Greenpeace calls on governments and industry to accept that the 1997 Kyoto climate accord marks the beginning of the end for fossil fuels and gives an urgent imperative for investment in renewable energy. A fundamental shift in the world's energy scenario is the pivotal human opportunity of our times. It transcends national politics and vested interest. It provides the essential backdrop to our ongoing search for solutions and safeguards across a range of campaign issues worldwide.

A record of success
Much has been achieved over the year. The acknowledgement by Shell that dumping at sea is wrong in principle and unnecessary in practice is a victory for good sense and a vindication of the Greenpeace Brent Spar campaign.
In December 1997 Greenpeace celebrated the final ratification of the landmark Antarctic Protocol which bans mining for a minimum of 50 years and designates the entire continent and its marine ecosystems a 'reserve devoted to peace and science'. After years of negotiation and a decade of campaigning by Greenpeace, the Protocol will finally safeguard a natural laboratory crucial to our understanding of climate change, ozone depletion and atmospheric pollution.
In September 1997 Greenpeace collected the UNEP Ozone Award for the development of Greenfreeze, a domestic refrigerator free of ozone depleting and significant global warming agents. Widely available in Europe, Greenfreeze technology has also spread through the efforts of Greenpeace to Australia, China, Indonesia, Argentina and Cuba. In Tunisia, Greenfreeze is now an exhibit at the International Centre of Environmental Technologies at Tunis.

Key campaign goals
As we look ahead, however, much remains to be done. Greenpeace will continue to protect our fragile earth by pursuing key goals across a wide range of issues on land, at sea and in the air.

CLIMATE: Prevent dangerous climate change by limiting greenhouse gas emissions; ending new oil exploration; and promoting a shift in investments from fossil fuels to renewable energy.

TOXICS: Protect human and animal health by eliminating sources of persistent organic pollutants (POPs) including PVC and chlorine; promoting cleaner alternatives; and preventing developing nations and the world's oceans from becoming dumping grounds for toxic waste.

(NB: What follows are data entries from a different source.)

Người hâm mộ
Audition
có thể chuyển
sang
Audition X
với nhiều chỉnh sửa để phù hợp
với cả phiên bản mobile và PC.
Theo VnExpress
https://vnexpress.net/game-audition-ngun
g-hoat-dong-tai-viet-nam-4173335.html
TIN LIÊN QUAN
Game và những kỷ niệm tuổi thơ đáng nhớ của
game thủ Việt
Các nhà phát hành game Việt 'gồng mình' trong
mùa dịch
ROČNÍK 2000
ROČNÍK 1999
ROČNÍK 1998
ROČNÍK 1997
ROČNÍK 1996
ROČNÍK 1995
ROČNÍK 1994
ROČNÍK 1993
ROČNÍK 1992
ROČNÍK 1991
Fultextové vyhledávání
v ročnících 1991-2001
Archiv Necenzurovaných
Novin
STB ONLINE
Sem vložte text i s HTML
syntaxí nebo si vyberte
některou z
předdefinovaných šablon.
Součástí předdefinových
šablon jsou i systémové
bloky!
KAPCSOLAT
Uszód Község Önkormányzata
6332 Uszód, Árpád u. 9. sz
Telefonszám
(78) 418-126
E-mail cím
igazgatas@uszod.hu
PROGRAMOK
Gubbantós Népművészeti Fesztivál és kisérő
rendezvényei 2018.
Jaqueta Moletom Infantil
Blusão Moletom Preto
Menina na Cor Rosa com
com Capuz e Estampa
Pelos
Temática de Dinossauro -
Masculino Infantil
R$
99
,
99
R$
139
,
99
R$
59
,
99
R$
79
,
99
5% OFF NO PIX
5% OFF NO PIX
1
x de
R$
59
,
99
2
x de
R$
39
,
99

OCEANS: Safeguard marine biodiversity by halving the world's large-scale fishing fleet by 2005; preventing fishery bycatch; ending all commercial whaling; and enacting a global moratorium on the expansion of intensive shrimp aquaculture.

NUCLEAR: Protect future generations from the effects of nuclear contamination by stopping radioactive discharges and plutonium transports; and phasing out nuclear power.

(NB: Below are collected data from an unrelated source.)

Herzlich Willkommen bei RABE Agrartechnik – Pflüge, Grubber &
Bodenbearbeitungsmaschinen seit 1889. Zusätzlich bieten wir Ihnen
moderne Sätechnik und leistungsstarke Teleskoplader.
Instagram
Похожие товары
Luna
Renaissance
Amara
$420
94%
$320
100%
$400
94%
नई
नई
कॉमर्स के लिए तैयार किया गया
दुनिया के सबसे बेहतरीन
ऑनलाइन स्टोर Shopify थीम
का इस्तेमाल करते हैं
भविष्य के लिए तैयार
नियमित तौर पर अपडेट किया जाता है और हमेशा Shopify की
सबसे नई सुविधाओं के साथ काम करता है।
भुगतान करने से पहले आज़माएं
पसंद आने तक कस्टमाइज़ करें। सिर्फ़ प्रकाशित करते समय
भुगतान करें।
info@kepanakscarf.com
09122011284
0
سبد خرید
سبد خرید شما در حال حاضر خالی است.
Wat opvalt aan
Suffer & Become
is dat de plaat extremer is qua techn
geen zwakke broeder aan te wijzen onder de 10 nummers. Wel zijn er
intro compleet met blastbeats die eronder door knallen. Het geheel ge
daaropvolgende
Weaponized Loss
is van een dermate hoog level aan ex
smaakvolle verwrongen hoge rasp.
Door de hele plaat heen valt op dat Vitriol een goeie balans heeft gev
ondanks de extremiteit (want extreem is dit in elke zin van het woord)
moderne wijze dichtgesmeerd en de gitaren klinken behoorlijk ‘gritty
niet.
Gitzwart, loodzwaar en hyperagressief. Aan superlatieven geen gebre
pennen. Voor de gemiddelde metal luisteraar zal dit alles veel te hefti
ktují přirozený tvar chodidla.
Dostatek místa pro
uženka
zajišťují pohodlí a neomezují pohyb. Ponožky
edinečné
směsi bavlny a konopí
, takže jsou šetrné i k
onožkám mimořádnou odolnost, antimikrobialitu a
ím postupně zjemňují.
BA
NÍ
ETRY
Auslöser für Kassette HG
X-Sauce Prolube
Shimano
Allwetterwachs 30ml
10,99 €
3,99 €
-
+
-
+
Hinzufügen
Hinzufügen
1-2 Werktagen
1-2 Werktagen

FORESTS: Save the remaining 20 per cent of ancient forests by stopping destructive logging practices and ensuring industry adopts ecologically responsible forest management.

GENETIC ENGINEERING: Halt genetic pollution by banning the release of genetically engineered organisms into the environment; preventing transboundary movements of modified organisms; and guaranteeing thorough disclosure to consumers.